What’s your goal for the talk that you're giving?

Answer: 

The goal is to introduce the idea that interpersonal trust is quite integral to team health. With my experience in coaching and discussing around team health with my direct reports in the past two years, there is a pattern where interpersonal trust has been neglected, especially when the teams are going fast and being pushed to deliver. 

In most of the team building activities, they don’t tend to focus on a one to one relationship building, and when that’s neglected, you do see that that goes into the team health indicator.

You tend to see more friction, teams take longer to come to positions. When you need to be able to make a business and technical decision together as a team, it takes longer. They also take fewer risks and there is a low engagement level with problem-solving as a team.

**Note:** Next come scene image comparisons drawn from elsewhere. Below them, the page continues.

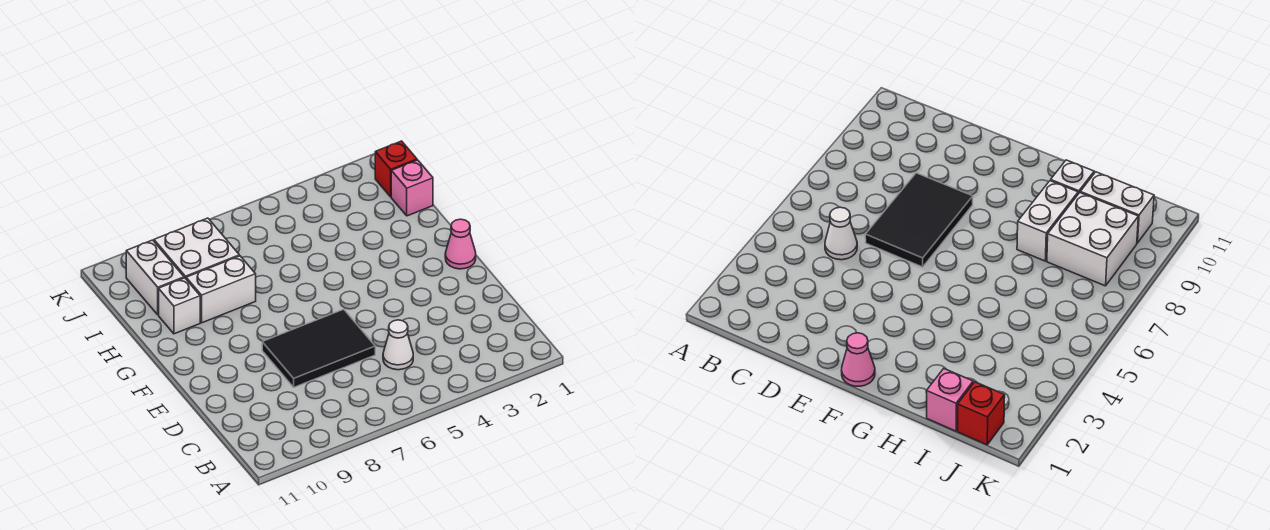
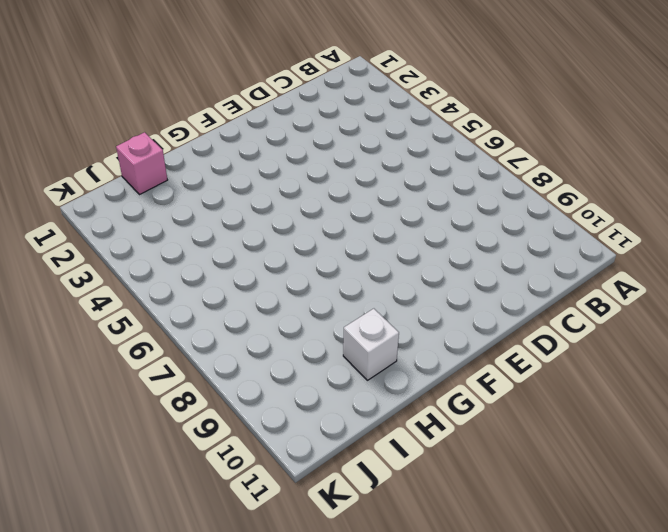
none -> white cone C5 level 1
none -> black tile D6:E8 level 1

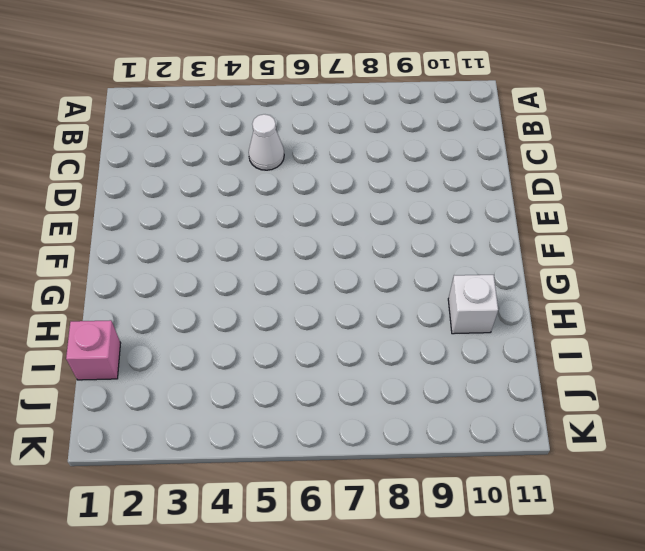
none -> black tile D6:E8 level 1
none -> pink cone F1 level 1

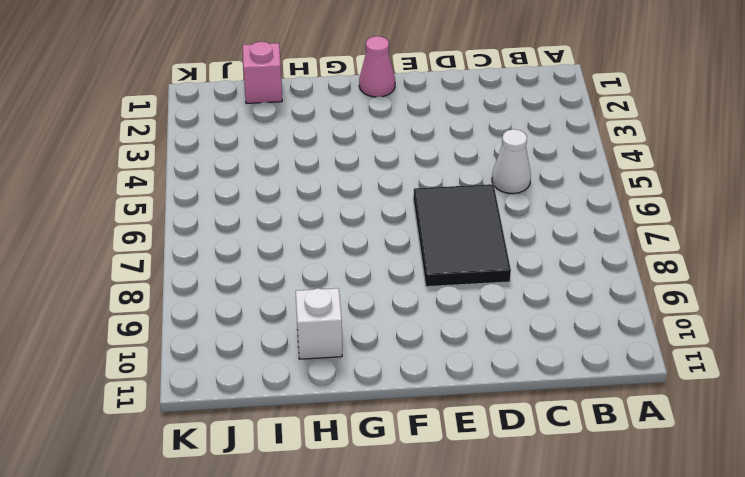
none -> white brick H8:H9 level 1
none -> white brick I8:J9 level 1

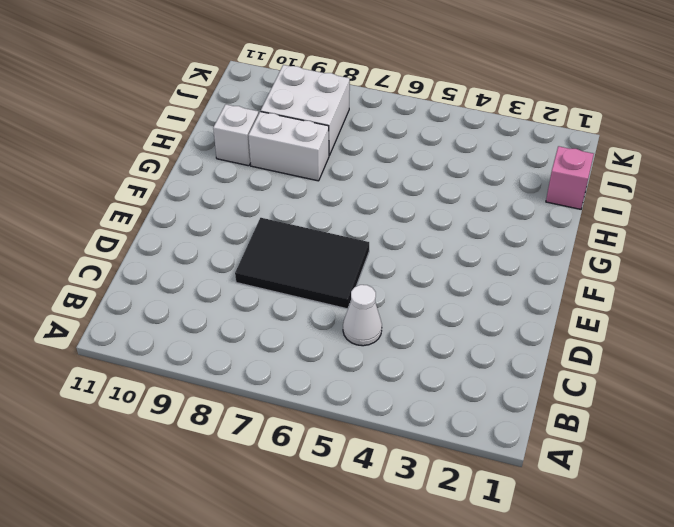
none -> pink cone F1 level 1
none -> white brick I10:J10 level 1

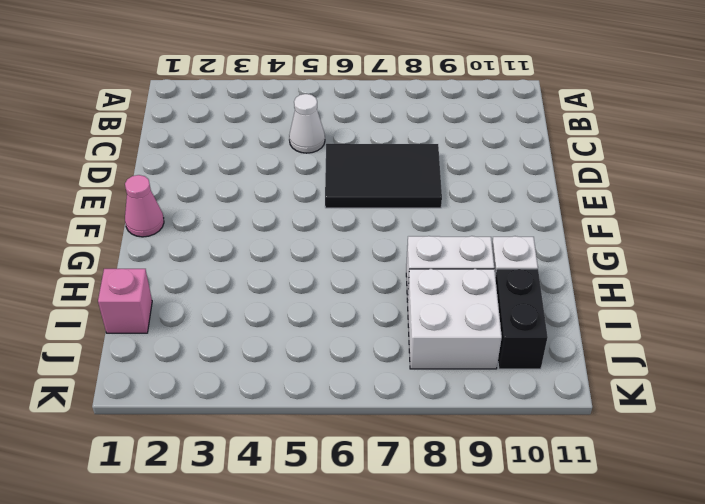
black brick I10:J10 level 1 -> white brick I10:J10 level 1
none -> red brick J1 level 1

There is a difference between trust and psychological safety. You can't have psychological safety without trust, hence we can put our focus on getting the first step of building one to one relationships with each team member, and contribute to their team health.

Question: 

Is there a sort of a symptom that's visible when that trust isn't there?

Answer: 

You're trying to get into the root cause of why the team is not moving forward and getting to the conclusion. When you get to the end of the investigation and you're thinking, why couldn't team member A trust team member B? You want to tell them to trust each other, when you know that it's ridiculous having that request in your head. There’s the sign where there is an element of interpersonal trust that's not either been acknowledged or it's been damaged.

Question: 

Is there anything you want people to leave the talk with?

Answer: 

I hope the audience will walk away with the understanding that no one is an island. Being in a team helps us to have a sense of belonging in our work community.  In order to be in a healthy and high performing team, it’d need work and care from each team member.

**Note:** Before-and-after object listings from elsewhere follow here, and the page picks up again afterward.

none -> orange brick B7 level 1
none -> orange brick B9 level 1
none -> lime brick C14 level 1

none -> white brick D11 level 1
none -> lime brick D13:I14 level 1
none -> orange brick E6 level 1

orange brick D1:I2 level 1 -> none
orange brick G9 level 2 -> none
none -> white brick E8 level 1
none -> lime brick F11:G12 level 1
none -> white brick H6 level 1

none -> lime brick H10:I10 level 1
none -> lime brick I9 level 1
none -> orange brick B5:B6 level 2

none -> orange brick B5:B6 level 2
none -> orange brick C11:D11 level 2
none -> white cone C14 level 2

From my talk, there will be practical tips on how to build trust with each other. Hopefully, I will inspire people to slow down. Look around and notice their team members, and take the first step of building trust with each and one of them. 

Speaker: Jaycee Cheong

Site Reliability Engineer @immersivelabsuk

Jaycee Cheong is a software engineer at Immersive Labs, and her team philosophy is built on the mantra of ‘work for the team, with the team’.  

She is also an active member of the outreach communities such as Codebar, Global CfP day, Bristol Tech Volunteer and RailGirls in Bristol.  

Her mission is to spread the idea of applying the art and science of a human centric approach in building software; happy team builds great software.